● Activity: Print every line below exactly as written, but leave the pictures behind.
Extracted data: Begin
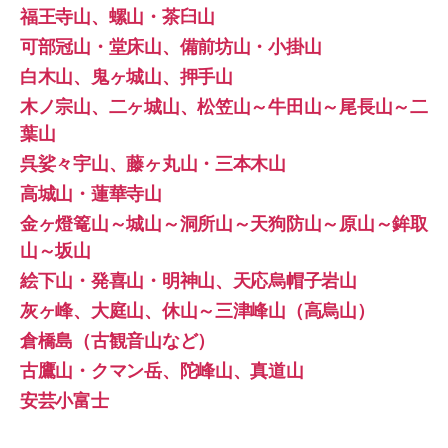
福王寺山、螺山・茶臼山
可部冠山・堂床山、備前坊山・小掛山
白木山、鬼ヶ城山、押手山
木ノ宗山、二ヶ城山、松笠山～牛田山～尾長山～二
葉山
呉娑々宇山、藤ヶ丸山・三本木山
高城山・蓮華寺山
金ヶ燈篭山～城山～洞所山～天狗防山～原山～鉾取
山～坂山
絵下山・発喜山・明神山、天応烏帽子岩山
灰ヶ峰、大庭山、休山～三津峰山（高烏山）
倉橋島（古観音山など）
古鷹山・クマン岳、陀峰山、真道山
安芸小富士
Extracted data: End
● Exercise result:
福王寺山、螺山・茶臼山
可部冠山・堂床山、備前坊山・小掛山
白木山、鬼ヶ城山、押手山
木ノ宗山、二ヶ城山、松笠山～牛田山～尾長山～二
葉山
呉娑々宇山、藤ヶ丸山・三本木山
高城山・蓮華寺山
金ヶ燈篭山～城山～洞所山～天狗防山～原山～鉾取
山～坂山
絵下山・発喜山・明神山、天応烏帽子岩山
灰ヶ峰、大庭山、休山～三津峰山（高烏山）
倉橋島（古観音山など）
古鷹山・クマン岳、陀峰山、真道山
安芸小富士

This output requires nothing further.